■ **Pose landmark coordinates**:
* * * * * * *
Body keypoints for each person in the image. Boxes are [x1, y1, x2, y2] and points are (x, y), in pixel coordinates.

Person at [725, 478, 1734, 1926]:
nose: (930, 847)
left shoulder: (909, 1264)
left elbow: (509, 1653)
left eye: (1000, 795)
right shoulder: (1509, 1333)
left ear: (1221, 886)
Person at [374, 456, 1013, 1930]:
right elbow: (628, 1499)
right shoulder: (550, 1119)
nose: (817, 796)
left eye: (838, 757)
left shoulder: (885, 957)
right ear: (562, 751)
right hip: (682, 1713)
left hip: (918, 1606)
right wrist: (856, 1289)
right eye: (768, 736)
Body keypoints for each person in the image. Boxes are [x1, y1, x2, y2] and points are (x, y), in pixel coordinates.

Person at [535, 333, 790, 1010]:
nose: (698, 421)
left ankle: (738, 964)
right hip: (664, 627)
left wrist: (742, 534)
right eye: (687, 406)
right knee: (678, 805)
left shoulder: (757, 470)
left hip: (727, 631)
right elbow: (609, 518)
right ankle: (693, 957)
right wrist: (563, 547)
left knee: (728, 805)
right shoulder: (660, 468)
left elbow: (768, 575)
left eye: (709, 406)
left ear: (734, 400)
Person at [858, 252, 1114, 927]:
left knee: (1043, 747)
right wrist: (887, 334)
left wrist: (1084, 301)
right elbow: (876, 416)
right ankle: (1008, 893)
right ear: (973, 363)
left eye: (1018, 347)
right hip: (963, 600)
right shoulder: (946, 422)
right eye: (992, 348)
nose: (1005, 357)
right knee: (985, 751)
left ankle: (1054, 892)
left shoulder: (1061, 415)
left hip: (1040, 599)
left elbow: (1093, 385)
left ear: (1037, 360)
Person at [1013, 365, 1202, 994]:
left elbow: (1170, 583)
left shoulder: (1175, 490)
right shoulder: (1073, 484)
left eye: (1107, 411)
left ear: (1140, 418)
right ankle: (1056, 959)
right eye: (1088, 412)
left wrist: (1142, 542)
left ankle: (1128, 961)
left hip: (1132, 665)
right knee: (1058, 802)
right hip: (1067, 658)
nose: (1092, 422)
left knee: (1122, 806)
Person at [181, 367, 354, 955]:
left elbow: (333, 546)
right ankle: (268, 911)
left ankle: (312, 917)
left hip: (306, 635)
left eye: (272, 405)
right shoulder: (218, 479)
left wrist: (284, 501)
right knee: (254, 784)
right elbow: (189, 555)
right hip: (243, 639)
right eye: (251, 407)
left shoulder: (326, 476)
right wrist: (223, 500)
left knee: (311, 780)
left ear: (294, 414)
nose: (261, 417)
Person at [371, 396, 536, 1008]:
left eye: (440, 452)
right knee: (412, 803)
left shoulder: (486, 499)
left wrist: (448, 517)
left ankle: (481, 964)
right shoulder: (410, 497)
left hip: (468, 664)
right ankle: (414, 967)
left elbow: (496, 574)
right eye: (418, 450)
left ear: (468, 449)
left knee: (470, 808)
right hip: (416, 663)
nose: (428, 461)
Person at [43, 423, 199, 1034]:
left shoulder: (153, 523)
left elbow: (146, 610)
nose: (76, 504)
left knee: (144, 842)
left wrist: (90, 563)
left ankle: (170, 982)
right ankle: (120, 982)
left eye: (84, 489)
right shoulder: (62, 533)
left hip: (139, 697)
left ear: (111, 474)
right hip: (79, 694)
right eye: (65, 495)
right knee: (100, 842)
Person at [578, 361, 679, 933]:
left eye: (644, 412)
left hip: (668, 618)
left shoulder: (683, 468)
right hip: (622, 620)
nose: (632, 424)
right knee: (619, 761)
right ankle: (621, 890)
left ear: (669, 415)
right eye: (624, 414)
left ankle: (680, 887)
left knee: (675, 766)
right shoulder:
* * * * * * *
■ **Your instructions**: Retype the entries above exactly, but only from the line containing "right eye: (1088, 412)" through the line containing "right ankle: (621, 890)", both included.

■ **Result of the exercise**:
right eye: (1088, 412)
left wrist: (1142, 542)
left ankle: (1128, 961)
left hip: (1132, 665)
right knee: (1058, 802)
right hip: (1067, 658)
nose: (1092, 422)
left knee: (1122, 806)
Person at [181, 367, 354, 955]:
left elbow: (333, 546)
right ankle: (268, 911)
left ankle: (312, 917)
left hip: (306, 635)
left eye: (272, 405)
right shoulder: (218, 479)
left wrist: (284, 501)
right knee: (254, 784)
right elbow: (189, 555)
right hip: (243, 639)
right eye: (251, 407)
left shoulder: (326, 476)
right wrist: (223, 500)
left knee: (311, 780)
left ear: (294, 414)
nose: (261, 417)
Person at [371, 396, 536, 1008]:
left eye: (440, 452)
right knee: (412, 803)
left shoulder: (486, 499)
left wrist: (448, 517)
left ankle: (481, 964)
right shoulder: (410, 497)
left hip: (468, 664)
right ankle: (414, 967)
left elbow: (496, 574)
right eye: (418, 450)
left ear: (468, 449)
left knee: (470, 808)
right hip: (416, 663)
nose: (428, 461)
Person at [43, 423, 199, 1034]:
left shoulder: (153, 523)
left elbow: (146, 610)
nose: (76, 504)
left knee: (144, 842)
left wrist: (90, 563)
left ankle: (170, 982)
right ankle: (120, 982)
left eye: (84, 489)
right shoulder: (62, 533)
left hip: (139, 697)
left ear: (111, 474)
right hip: (79, 694)
right eye: (65, 495)
right knee: (100, 842)
Person at [578, 361, 679, 933]:
left eye: (644, 412)
left hip: (668, 618)
left shoulder: (683, 468)
right hip: (622, 620)
nose: (632, 424)
right knee: (619, 761)
right ankle: (621, 890)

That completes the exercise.